Sir,

Cutaneous leishmaniasis is a parasitic infection with cutaneous tropism linked to the inoculation of leishmaniasis transmitted by sandfly bites [1]. It is characterized by its ability to clinically simulate other pathological entities [2,3]. This highlights the need for a good dermoscopic analysis and extensive exploration to avoid diagnostic errors. Herein, we report the case of a patient presenting with an ulcerated, crusted lesion of the trunk revealing cutaneous leishmaniasis and mimicking squamous cell carcinoma [4,5].

A 29-year-old female patient from an endemic region to Leishmania tropical, followed in our training for neurofibromatosis type 1, presented for two years before her admission with localized pruritus on the trunk with the self-medication of a topical corticosteroid. The evolution was marked by the later appearance of an ulceration of centrifugal evolution in the trunk with a notion of spontaneous healing then recurrence without other associated signs. A dermatological examination revealed a patch of scarring in places and erosive in others at the level of the slightly sclerotic trunk, poorly limited, irregular contours, infiltrated border with a budding bottom topped and an adherent crust (Fig. 1a). A dermoscopic examination found ulcerations, scabs, a yellow teardrop appearance, linear and point vessels, and an erythematous background. The rest of the somatic examination was normal (Fig. 1b).

Figure 1: Trunk cutaneous leishmaniasis before treatment (a) Clinical image showing sclerotic and ulcerated plaque (b) dermoscopy showing ulcerations, yellow teardrop appearance Starry white appearance and linear vessels.

The skin smear and the anatomopathological examination found some amastigote forms of Leishmania. PCR was positive. HIV serology was negative, the search for visceral leishmaniasis doesn’t find abnormality The diagnosis of cutaneous leishmaniasis was retained.

A pre-therapeutic assessment (NFS, renal, hepatic and cardiac assessment) was performed before putting the patient on systemic glucantime at a dose of 70 mg/kg/ day associated with sessions of dynamic phototherapy with methylene blue. A clear regression marked by the subsidence of the lesions was obtained after treatment for six weeks (Figs. 2a and 2b).

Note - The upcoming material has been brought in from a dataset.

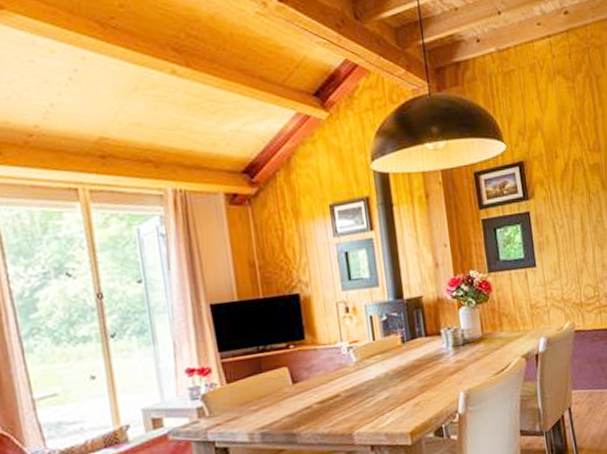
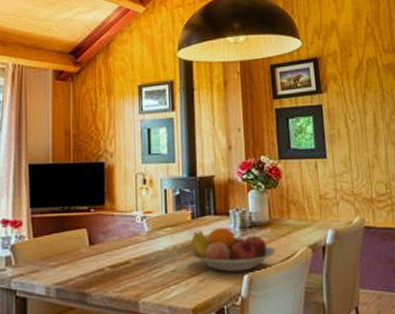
fruit bowl: none [402,347,491,393] -> present [189,227,276,272]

Figure 2: (a) Clinical image and (b) dermoscopy showing complete disappearance of the lesions after six weeks of treatment.

REFERENCES

1. Mokni M. Cutaneous leishmaniasis. Ann Dermatol Venereol. 2019;146:232-46.

2. Mancy A, Awad KM, Abd-Al-Majeed T, Jameel NF. The epidemiology of cutaneous leishmaniasis in Al-Ramadi, Iraq. Our Dermatol Online. 2022;13:402-7.

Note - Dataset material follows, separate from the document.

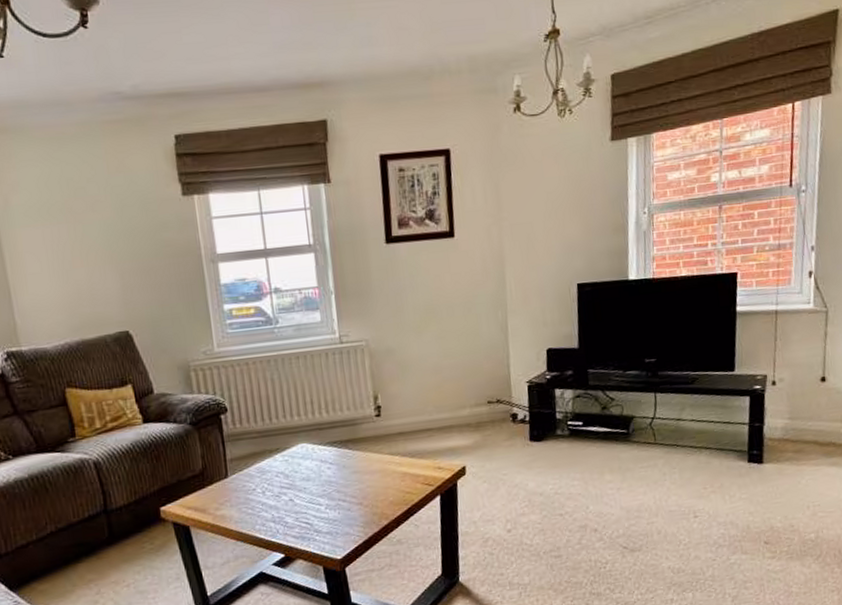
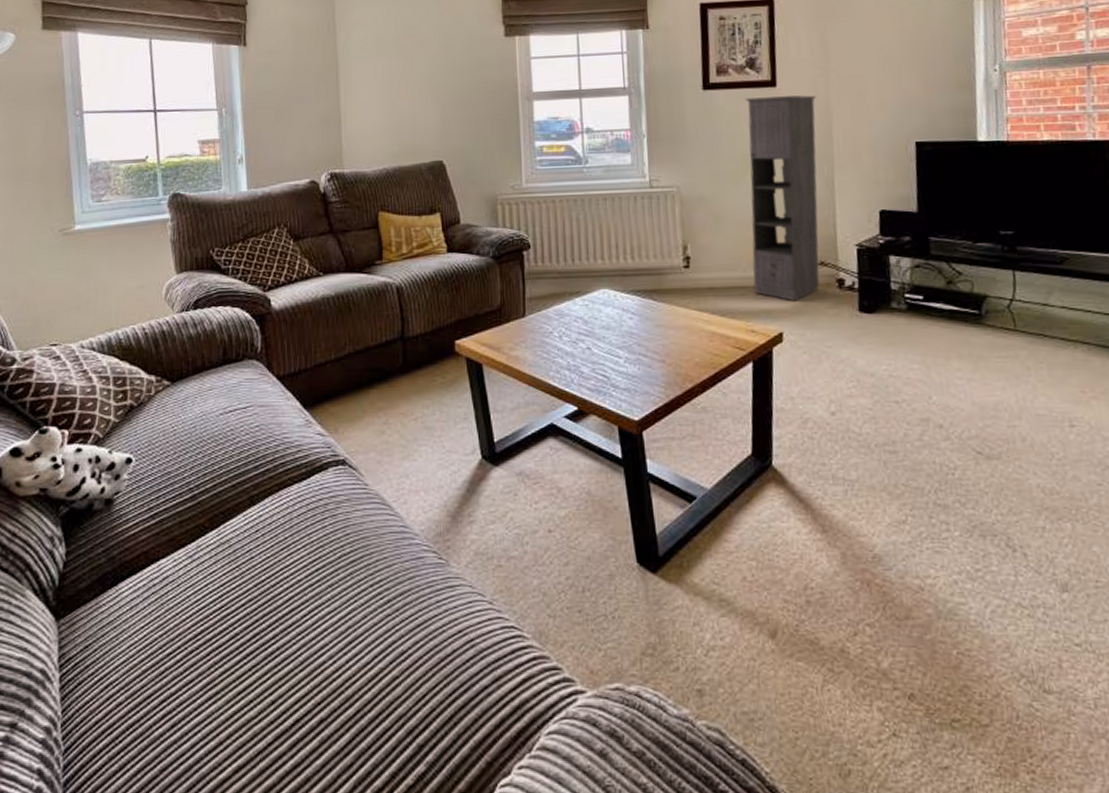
storage cabinet: none [426,244,497,438] -> present [745,95,820,302]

3. Paudel V, Parajuli S, Chudal D. Cutaneous leishmaniasis in Nepal:An emerging public health concern. Our Dermatol Online. 2020;11:76-8.

4. Wollina U, Koch A, Bitel A. Deep chronic cutaneous New World leishmaniasis due to Leishmania guyanensis and trichinellosis in a German returnee from Ecuador. Our Dermatol Online. 2019;10:272-4.

5. Mehmet S Gl, Burak T, Soner U. Cutaneous leishmaniasis:A great imitator. Clin Dermatol. 2020;38:140-51.